Suit Cuba vu par...un article de Sylvie Pierre, qui nous parle d'une époque où tout le monde désirait aller à Cuba. L'île étant devenue une sorte de folklore révolutionnaire un peu « tendance » dirions-nous aujourd'hui. Cuba, oui mais pourquoi ? Pour la contagion de la révolution communiste (souci principal de l'empire étasunien) ou la découverte du travail manuel dans les cultures du sucre de canne, voire pour les interminables discours de Fidel Castro «plus longs qu'une pièce de Claudel». Il faut rappeler qu'à l'époque, les dictatures militaires étaient au pouvoir en Amérique latine. Glauber Rocha, le grand cinéaste brésilien et d'autres cinéastes argentins et chiliens pouvaient disposer à Cuba de L'IACIC (Institut cubain d'art et d'industrie cinématographiques) pour réfléchir à leurs films et en voir d'autres à la cinémathèque de La Havane. Pour certains, comme Alice de Andrade, cinéaste de Noticiero ICAIC et fille de Joachim Pedro de Andrade, se sera d'apprendre le cinéma à l'ICAIC (l'Ecole internationale de cinéma et de télévision de Cuba). Passionnée et grande connaisseuse du cinéma brésilien, Sylvie Pierre nous donne plein de nouvelles du cinéma d'une Amérique du Sud dont l'hémisphère nord commence au nord avec le Mexique.

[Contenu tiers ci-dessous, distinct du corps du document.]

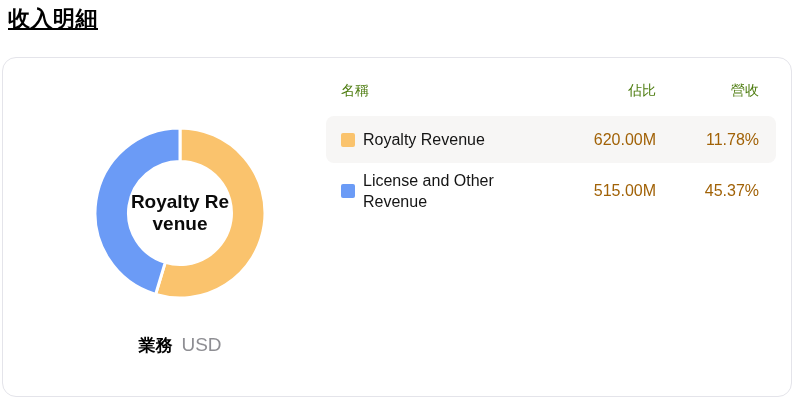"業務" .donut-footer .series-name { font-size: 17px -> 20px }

(1) Sur l’antisémitisme de Godard, deux livres viennent de paraître. L'un La Question juive de Jean-Luc Godard par Maurice Darmon aux éd. « Le temps qu'il fait » démontre le contresens de ce dogme. L'autre y succombe : Réponse du muet au parlant d'Alain Fleisher, éd. Du Seuil.

(2) Ajoutons que le cinéma asiatique se sert du numérique et des mangas sans abandonner le cinéma dans un recyclage permanent d'anciens films. Pour eux, les nouvelles techniques sont des moyens et non une fin en soi qui permettrait de formater le passé. Sur le sujet, lire le beau livre de Jean-Michel Frodon, Edward Yang, éditions de l'éclat.

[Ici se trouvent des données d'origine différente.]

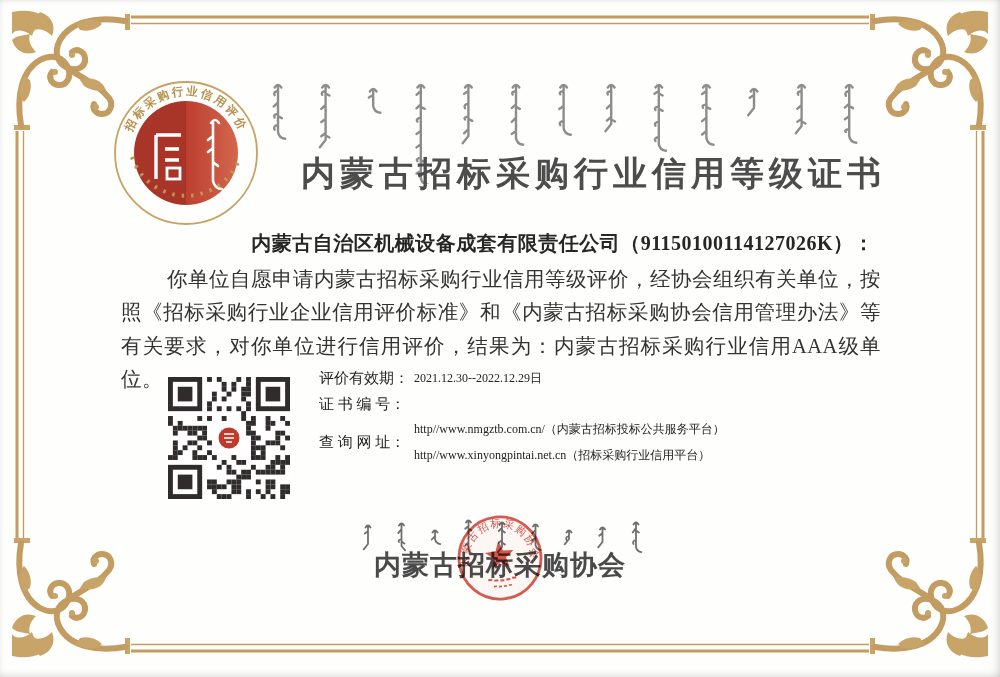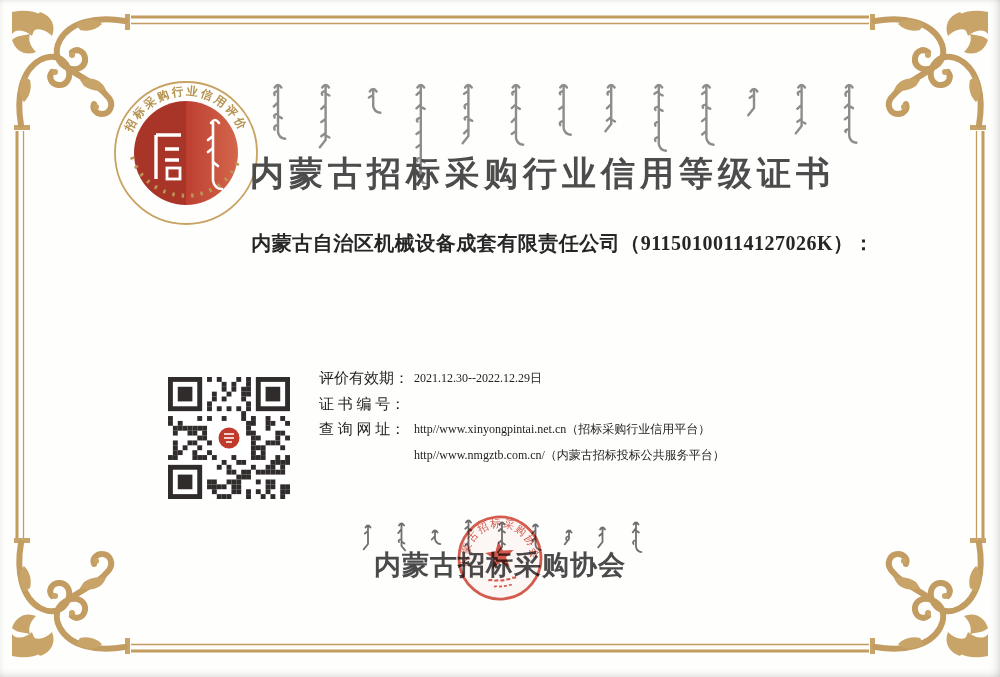"内蒙古招标采购行业信用等级证书" .title { text-align: left -> right }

(3) Costa est «au noeud du rapport entre une politique de l'esthétique et une esthétique du politique » in Le spectateur émancipéde Jacques Rancière, éditions de La Fabrique.

(4) in Dans la Chambre de Vanda, DVD + livre de 176 pages avec un long entretien de Pedro Costa, aux éditions Capricci, collection : Que fabrique les cinéastes ?

(5) Disponible dans la version de 102 minutes dans le DVD de Straub et Huillet, volume 5, aux éditions Montparnasse.